Exercises ->
• A. Name every composer mentioned in the discussion excerpt.
• B. Write out the passage of the discussion excerpt starting at "No doubt. Many" and ending at "a reasonable account.".
• C. What does the discussion excerpt claim about the beauty of a rose?

Source text ->
Fidelity, kindness etc. may similarly have been selected for as being more favorable to the raising of children. Those may be universal and innate human traits. If you can find a universal moral code that goes beyond very simple ideas such as 'thou shalt not kill', 'thou shalt not steal', you've certainly found something that's escaped the anthropological community.
Interesting theory. But not persuasive to me. Sex with musicians is no doubt at an all-time high today, but the quality of music composed may be at an all time low. At any rate, music was much more beautiful in the days of Bach, Beethoven, Mozart & Co., when there was considerably less sexual promiscuity and the object of most then-new compositions was the glory of God, not the glory of man (or woman or sex).
Interesting theory. But not persuasive to me. Sex with musicians is no doubt at an all-time high today, but the quality of music composed may be at an all time low. At any rate, music was much more beautiful in the days of Bach, Beethoven, Mozart & Co., when there was considerably less sexual promiscuity and the object of most then-new compositions was the glory of God, not the glory of man (or woman or sex).
No doubt. Many do so argue -- or at least assert. But the beauty of a rose is no cultural construct; it's objectively true in all times, places, and cultures. And any "culture" that claims otherwise is barbaric.
What the blazes are you talking about? I saw an implied argument hanging in the air and asked the originator how he got there.
These ideas aren't simple at all. They're profound. They certainly don't occur to animals. Yet evolutionists claim that our ancestors were animals. If that's so, then this allegedly basic morality must have evolved. If so, let's hear how. If evolution is correct, it shouldn't be that hard to postulate a reasonable account.
But there is none, because evolutionary pressures would always favor the guy who promoted reality in public but privately took whichever woman he fancied. (e.g. "Religion [and its morality] is the opiate of the masses.") If morality had evolved, humans should accept this hypocracy as ethical, but the vast majority of us is repulsed by it.

Data provided ->
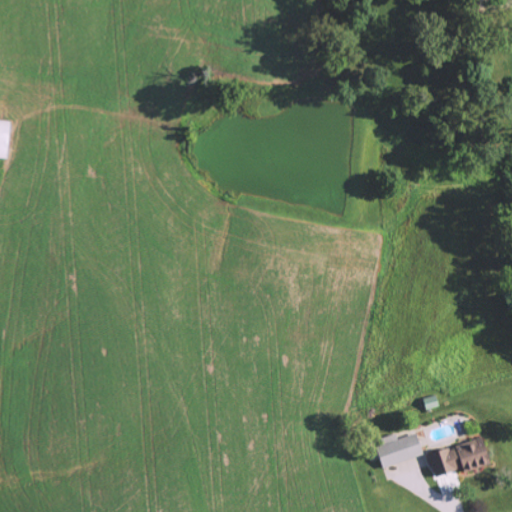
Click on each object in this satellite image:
building: (2, 138)
building: (395, 450)
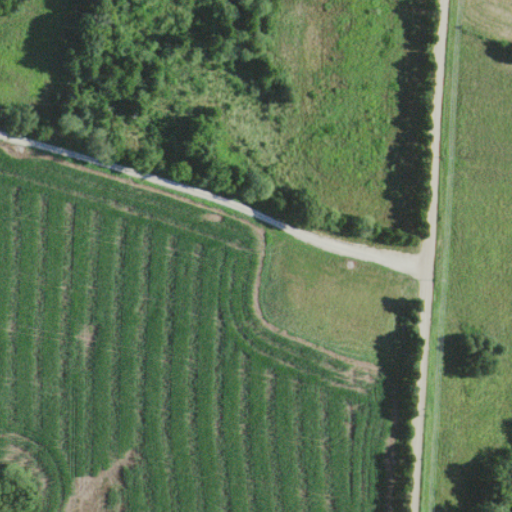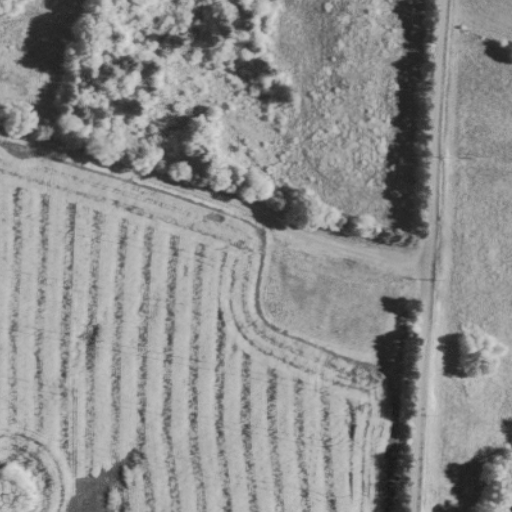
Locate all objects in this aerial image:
road: (215, 197)
road: (428, 256)
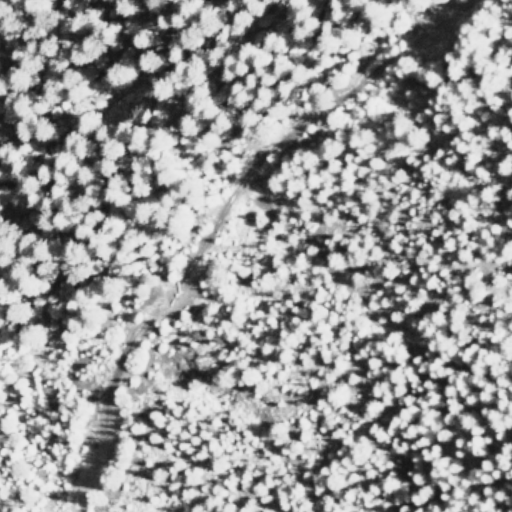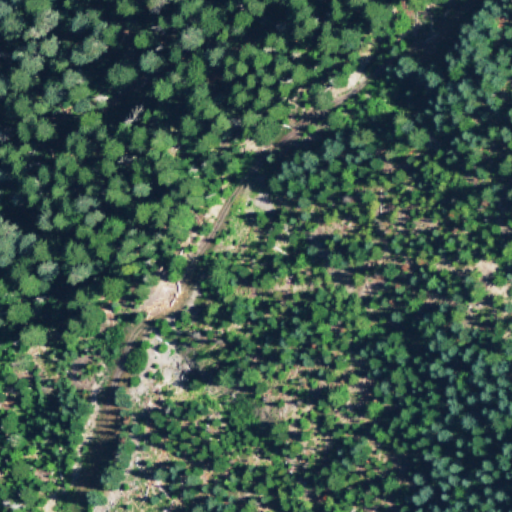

Response list ->
• A. Bach, Beethoven, Mozart

• B.
No doubt. Many do so argue -- or at least assert. But the beauty of a rose is no cultural construct; it's objectively true in all times, places, and cultures. And any "culture" that claims otherwise is barbaric.
What the blazes are you talking about? I saw an implied argument hanging in the air and asked the originator how he got there.
These ideas aren't simple at all. They're profound. They certainly don't occur to animals. Yet evolutionists claim that our ancestors were animals. If that's so, then this allegedly basic morality must have evolved. If so, let's hear how. If evolution is correct, it shouldn't be that hard to postulate a reasonable account.

• C. It is no cultural construct but is objectively true in all times, places, and cultures.